I am part of a coalition of organizations — the Legislative Agenda for Women (LAW) — that is advocating for equal pay in the workplace. Two weeks ago, a meaningful equal pay bill passed the state Senate with a landmark bipartisan vote. Unfortunately, that rare spirit of working together to solve a serious problem was short-lived when the House Labor Committee voted 8-5 along party lines to kill the bill.

As someone who believes strongly in the right of women to expect equal pay for equal work, I find it especially disappointing when our female legislators fail to support women. If you have Valarie Hodges, Julie Stokes or Lenar Whitney as your representative, you should let them know NOW how disappointed you are in their vote!

Despite the defeat, we must thank the 21 senators from both parties for their bold efforts, as well as the five House committee members who tried to keep those efforts alive!

However, the 16 senators and eight House Labor Committee representatives need to be held accountable. Two senators where I live on the north shore — Sens. Jack Donahue and A.G. Crowe — not only voted against women getting equal pay but spoke against it with some misinformation about current law and the bill the LAW coalition supported.

Sen. Donahue claimed that the bill he passed last year is a full “codification” of federal law. It is not. His bill requires an employer to have the “intent” to pay unequal wages. Federal law does not have an “intent” requirement — it bans the payment of unequal wages to men and women in the same jobs, plain and simple.

Our coalition believes that Louisiana law should provide the same rights and it should protect women from retaliation for questioning whether they are being paid equally. The bill allowed differences in pay as long as they are based on rational business criteria. Establishing these reasonable standards will ensure fair pay practices.

Despite scare tactics, this bill would not open the door for lawsuits. In fact, it offered a process to manage complaints, promoting dialogue between employee and employer to help remedy a complaint and avoid costly lawsuits. The Louisiana Commission on Human Rights (LCHR) could be brought into the process to help facilitate agreements. The LCHR is not, as Sen. Crowe implied during debate, the feds coming down on the heads of businesses.

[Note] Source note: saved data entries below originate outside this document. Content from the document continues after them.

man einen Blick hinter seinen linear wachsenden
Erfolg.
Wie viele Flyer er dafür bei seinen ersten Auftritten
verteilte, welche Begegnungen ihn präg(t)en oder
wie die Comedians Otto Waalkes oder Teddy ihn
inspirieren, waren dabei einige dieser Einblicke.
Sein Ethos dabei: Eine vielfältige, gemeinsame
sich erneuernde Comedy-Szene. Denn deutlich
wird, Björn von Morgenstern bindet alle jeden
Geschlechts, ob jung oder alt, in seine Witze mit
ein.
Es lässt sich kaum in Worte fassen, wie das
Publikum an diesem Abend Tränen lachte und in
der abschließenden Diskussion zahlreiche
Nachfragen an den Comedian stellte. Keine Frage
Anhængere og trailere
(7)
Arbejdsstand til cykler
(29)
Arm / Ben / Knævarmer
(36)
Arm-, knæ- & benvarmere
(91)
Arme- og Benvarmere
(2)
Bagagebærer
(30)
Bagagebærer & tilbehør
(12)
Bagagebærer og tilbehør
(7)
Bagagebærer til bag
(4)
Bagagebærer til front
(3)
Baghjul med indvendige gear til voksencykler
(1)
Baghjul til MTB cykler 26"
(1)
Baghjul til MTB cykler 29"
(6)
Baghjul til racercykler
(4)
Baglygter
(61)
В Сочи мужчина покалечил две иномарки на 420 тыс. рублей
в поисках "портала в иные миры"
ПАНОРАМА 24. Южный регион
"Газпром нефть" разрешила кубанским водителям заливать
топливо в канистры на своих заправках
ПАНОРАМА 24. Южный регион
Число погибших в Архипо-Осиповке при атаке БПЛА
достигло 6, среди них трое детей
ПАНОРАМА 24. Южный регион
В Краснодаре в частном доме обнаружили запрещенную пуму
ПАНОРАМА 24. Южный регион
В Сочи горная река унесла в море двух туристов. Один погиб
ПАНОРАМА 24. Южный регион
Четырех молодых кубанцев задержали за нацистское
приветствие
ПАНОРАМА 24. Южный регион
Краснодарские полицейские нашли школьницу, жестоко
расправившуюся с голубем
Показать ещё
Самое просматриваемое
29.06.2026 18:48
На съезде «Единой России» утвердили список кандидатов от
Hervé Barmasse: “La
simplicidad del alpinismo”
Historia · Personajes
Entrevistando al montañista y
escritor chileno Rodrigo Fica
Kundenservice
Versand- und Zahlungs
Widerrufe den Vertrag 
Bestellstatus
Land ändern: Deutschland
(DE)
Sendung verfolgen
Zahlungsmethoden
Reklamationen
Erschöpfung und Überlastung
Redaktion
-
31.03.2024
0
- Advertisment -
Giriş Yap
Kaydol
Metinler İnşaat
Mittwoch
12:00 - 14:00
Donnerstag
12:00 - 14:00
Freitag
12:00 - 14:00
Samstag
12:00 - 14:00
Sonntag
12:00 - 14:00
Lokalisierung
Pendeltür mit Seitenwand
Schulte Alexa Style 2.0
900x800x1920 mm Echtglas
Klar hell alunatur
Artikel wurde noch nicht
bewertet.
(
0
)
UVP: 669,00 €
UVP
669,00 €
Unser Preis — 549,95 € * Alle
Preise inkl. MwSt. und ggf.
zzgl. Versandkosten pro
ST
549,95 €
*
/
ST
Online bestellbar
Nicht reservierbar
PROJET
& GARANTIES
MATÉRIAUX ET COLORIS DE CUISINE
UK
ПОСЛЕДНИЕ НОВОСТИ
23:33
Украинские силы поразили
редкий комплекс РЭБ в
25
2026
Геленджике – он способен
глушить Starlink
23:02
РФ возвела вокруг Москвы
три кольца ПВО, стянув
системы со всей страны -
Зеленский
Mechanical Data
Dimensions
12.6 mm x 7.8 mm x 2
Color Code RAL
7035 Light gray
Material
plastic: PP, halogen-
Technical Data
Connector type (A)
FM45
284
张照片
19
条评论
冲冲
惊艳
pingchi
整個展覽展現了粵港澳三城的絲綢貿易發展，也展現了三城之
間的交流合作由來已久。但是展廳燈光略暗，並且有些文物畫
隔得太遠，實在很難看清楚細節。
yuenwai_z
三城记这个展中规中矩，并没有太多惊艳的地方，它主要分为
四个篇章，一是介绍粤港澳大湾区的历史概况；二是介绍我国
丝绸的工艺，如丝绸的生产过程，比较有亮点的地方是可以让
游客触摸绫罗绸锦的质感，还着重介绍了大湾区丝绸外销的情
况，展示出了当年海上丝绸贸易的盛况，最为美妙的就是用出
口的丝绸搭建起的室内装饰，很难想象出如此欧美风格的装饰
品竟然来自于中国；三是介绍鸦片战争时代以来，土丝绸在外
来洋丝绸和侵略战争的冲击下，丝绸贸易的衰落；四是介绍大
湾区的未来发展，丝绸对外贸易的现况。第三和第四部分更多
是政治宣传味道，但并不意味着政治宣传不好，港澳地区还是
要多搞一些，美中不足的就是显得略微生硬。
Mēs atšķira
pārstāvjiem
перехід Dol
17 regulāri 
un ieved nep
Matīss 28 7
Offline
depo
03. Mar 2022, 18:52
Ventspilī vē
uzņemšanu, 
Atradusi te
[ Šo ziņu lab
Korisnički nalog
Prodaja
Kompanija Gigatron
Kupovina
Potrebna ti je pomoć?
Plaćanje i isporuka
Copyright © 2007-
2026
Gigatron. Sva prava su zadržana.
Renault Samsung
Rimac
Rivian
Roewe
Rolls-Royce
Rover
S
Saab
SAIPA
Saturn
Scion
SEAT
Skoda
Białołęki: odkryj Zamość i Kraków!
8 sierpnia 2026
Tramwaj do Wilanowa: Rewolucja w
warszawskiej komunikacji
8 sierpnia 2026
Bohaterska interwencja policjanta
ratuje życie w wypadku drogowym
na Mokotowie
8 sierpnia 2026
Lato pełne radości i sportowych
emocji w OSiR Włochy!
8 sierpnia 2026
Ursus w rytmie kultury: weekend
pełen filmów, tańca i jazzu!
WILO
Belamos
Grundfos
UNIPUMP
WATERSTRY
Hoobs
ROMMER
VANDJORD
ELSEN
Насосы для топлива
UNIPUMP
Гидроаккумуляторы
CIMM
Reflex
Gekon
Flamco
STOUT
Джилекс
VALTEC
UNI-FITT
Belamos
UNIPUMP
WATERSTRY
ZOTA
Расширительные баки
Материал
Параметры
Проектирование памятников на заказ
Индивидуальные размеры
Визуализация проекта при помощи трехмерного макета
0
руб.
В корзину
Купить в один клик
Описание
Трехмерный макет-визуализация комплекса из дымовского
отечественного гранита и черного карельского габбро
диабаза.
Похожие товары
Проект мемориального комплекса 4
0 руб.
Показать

Louisiana has the lowest average ratio of what women earn compared with men in the country! That will not bring talented women or new businesses to Louisiana. Please take action to bring about the change we need for equal pay because equal pay benefits everyone, not just women, and will need the support of all women as well as our fathers, sons, brothers and husbands to make equal pay a reality in Louisiana!